Goal of the exercise>
Set down the data below in full and exactly, minus the pictures.

******

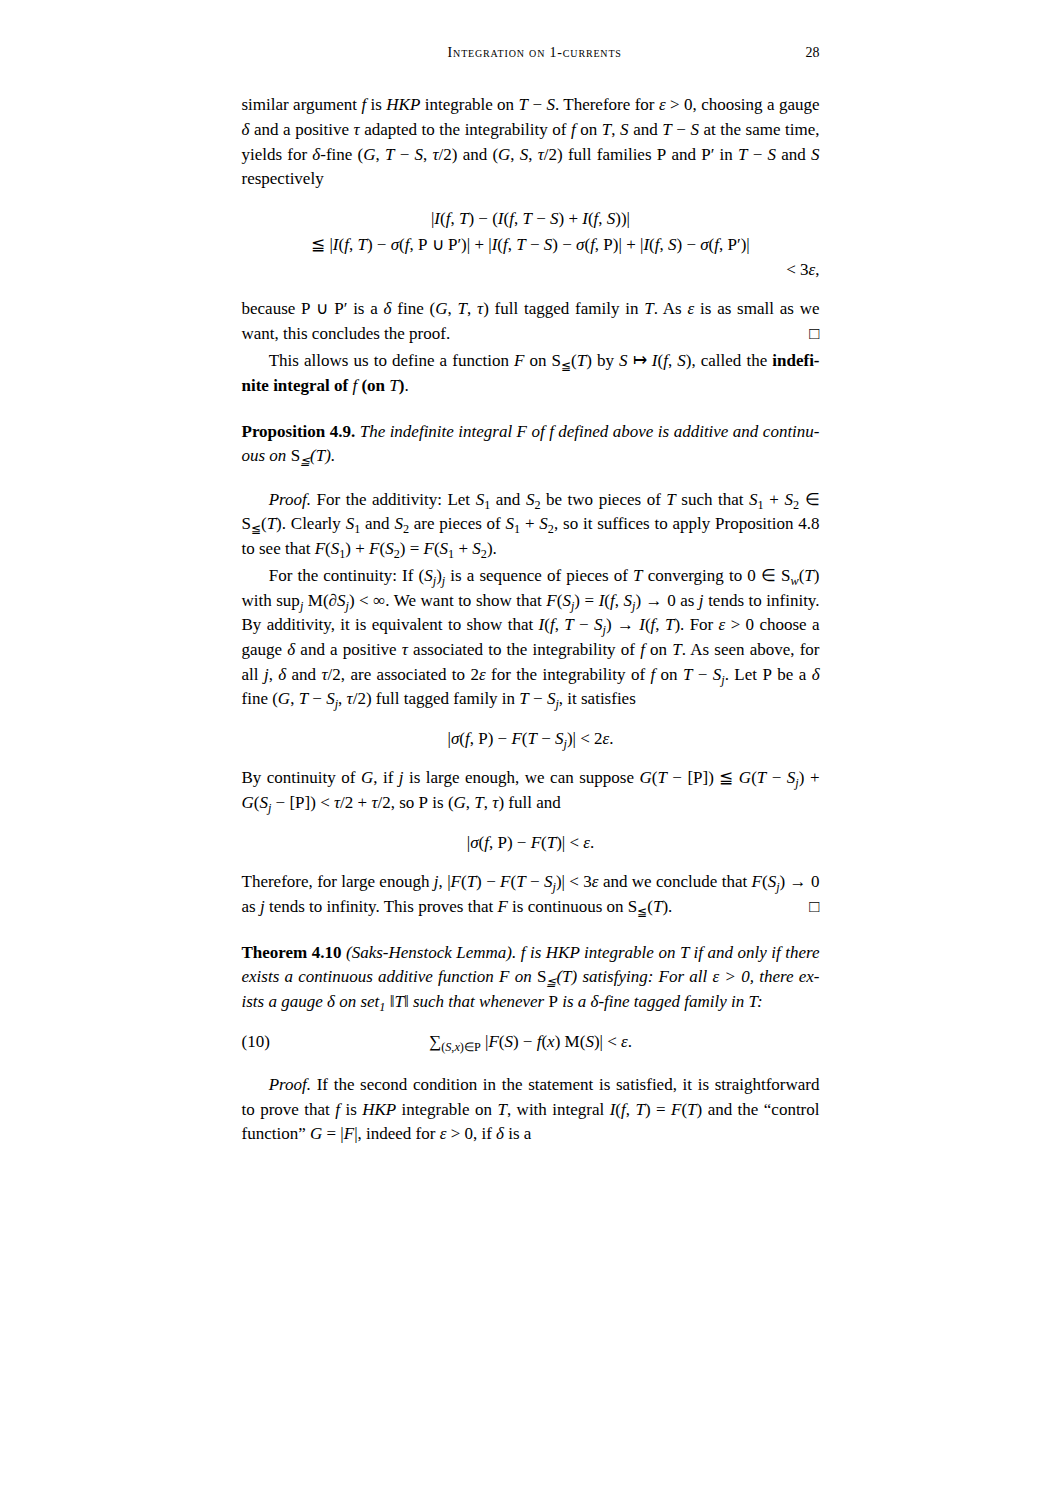Integration on 1-currents 28
similar argument f is HKP integrable on T − S. Therefore for ε > 0, choosing a gauge δ and a positive τ adapted to the integrability of f on T, S and T − S at the same time, yields for δ-fine (G, T − S, τ/2) and (G, S, τ/2) full families P and P′ in T − S and S respectively
|I(f, T) − (I(f, T − S) + I(f, S))| ≦ |I(f, T) − σ(f, P ∪ P′)| + |I(f, T − S) − σ(f, P)| + |I(f, S) − σ(f, P′)| < 3ε,
because P ∪ P′ is a δ fine (G, T, τ) full tagged family in T. As ε is as small as we want, this concludes the proof.
This allows us to define a function F on S≦(T) by S ↦ I(f, S), called the indefinite integral of f (on T).
Proposition 4.9. The indefinite integral F of f defined above is additive and continuous on S≦(T).
Proof. For the additivity: Let S1 and S2 be two pieces of T such that S1 + S2 ∈ S≦(T). Clearly S1 and S2 are pieces of S1 + S2, so it suffices to apply Proposition 4.8 to see that F(S1) + F(S2) = F(S1 + S2).
For the continuity: If (Sj)j is a sequence of pieces of T converging to 0 ∈ Sw(T) with supj M(∂Sj) < ∞. We want to show that F(Sj) = I(f, Sj) → 0 as j tends to infinity. By additivity, it is equivalent to show that I(f, T − Sj) → I(f, T). For ε > 0 choose a gauge δ and a positive τ associated to the integrability of f on T. As seen above, for all j, δ and τ/2, are associated to 2ε for the integrability of f on T − Sj. Let P be a δ fine (G, T − Sj, τ/2) full tagged family in T − Sj, it satisfies
|σ(f, P) − F(T − Sj)| < 2ε.
By continuity of G, if j is large enough, we can suppose G(T − [P]) ≦ G(T − Sj) + G(Sj − [P]) < τ/2 + τ/2, so P is (G, T, τ) full and
|σ(f, P) − F(T)| < ε.
Therefore, for large enough j, |F(T) − F(T − Sj)| < 3ε and we conclude that F(Sj) → 0 as j tends to infinity. This proves that F is continuous on S≦(T).
Theorem 4.10 (Saks-Henstock Lemma). f is HKP integrable on T if and only if there exists a continuous additive function F on S≦(T) satisfying: For all ε > 0, there exists a gauge δ on set1 ‖T‖ such that whenever P is a δ-fine tagged family in T:
(10) ∑(S,x)∈P |F(S) − f(x) M(S)| < ε.
Proof. If the second condition in the statement is satisfied, it is straightforward to prove that f is HKP integrable on T, with integral I(f, T) = F(T) and the “control function” G = |F|, indeed for ε > 0, if δ is a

******

Written solution>
Integration on 1-currents 28
similar argument f is HKP integrable on T − S. Therefore for ε > 0, choosing a gauge δ and a positive τ adapted to the integrability of f on T, S and T − S at the same time, yields for δ-fine (G, T − S, τ/2) and (G, S, τ/2) full families P and P′ in T − S and S respectively
|I(f, T) − (I(f, T − S) + I(f, S))| ≦ |I(f, T) − σ(f, P ∪ P′)| + |I(f, T − S) − σ(f, P)| + |I(f, S) − σ(f, P′)| < 3ε,
because P ∪ P′ is a δ fine (G, T, τ) full tagged family in T. As ε is as small as we want, this concludes the proof.
This allows us to define a function F on S≦(T) by S ↦ I(f, S), called the indefinite integral of f (on T).
Proposition 4.9. The indefinite integral F of f defined above is additive and continuous on S≦(T).
Proof. For the additivity: Let S1 and S2 be two pieces of T such that S1 + S2 ∈ S≦(T). Clearly S1 and S2 are pieces of S1 + S2, so it suffices to apply Proposition 4.8 to see that F(S1) + F(S2) = F(S1 + S2).
For the continuity: If (Sj)j is a sequence of pieces of T converging to 0 ∈ Sw(T) with supj M(∂Sj) < ∞. We want to show that F(Sj) = I(f, Sj) → 0 as j tends to infinity. By additivity, it is equivalent to show that I(f, T − Sj) → I(f, T). For ε > 0 choose a gauge δ and a positive τ associated to the integrability of f on T. As seen above, for all j, δ and τ/2, are associated to 2ε for the integrability of f on T − Sj. Let P be a δ fine (G, T − Sj, τ/2) full tagged family in T − Sj, it satisfies
|σ(f, P) − F(T − Sj)| < 2ε.
By continuity of G, if j is large enough, we can suppose G(T − [P]) ≦ G(T − Sj) + G(Sj − [P]) < τ/2 + τ/2, so P is (G, T, τ) full and
|σ(f, P) − F(T)| < ε.
Therefore, for large enough j, |F(T) − F(T − Sj)| < 3ε and we conclude that F(Sj) → 0 as j tends to infinity. This proves that F is continuous on S≦(T).
Theorem 4.10 (Saks-Henstock Lemma). f is HKP integrable on T if and only if there exists a continuous additive function F on S≦(T) satisfying: For all ε > 0, there exists a gauge δ on set1 ‖T‖ such that whenever P is a δ-fine tagged family in T:
(10) ∑(S,x)∈P |F(S) − f(x) M(S)| < ε.
Proof. If the second condition in the statement is satisfied, it is straightforward to prove that f is HKP integrable on T, with integral I(f, T) = F(T) and the “control function” G = |F|, indeed for ε > 0, if δ is a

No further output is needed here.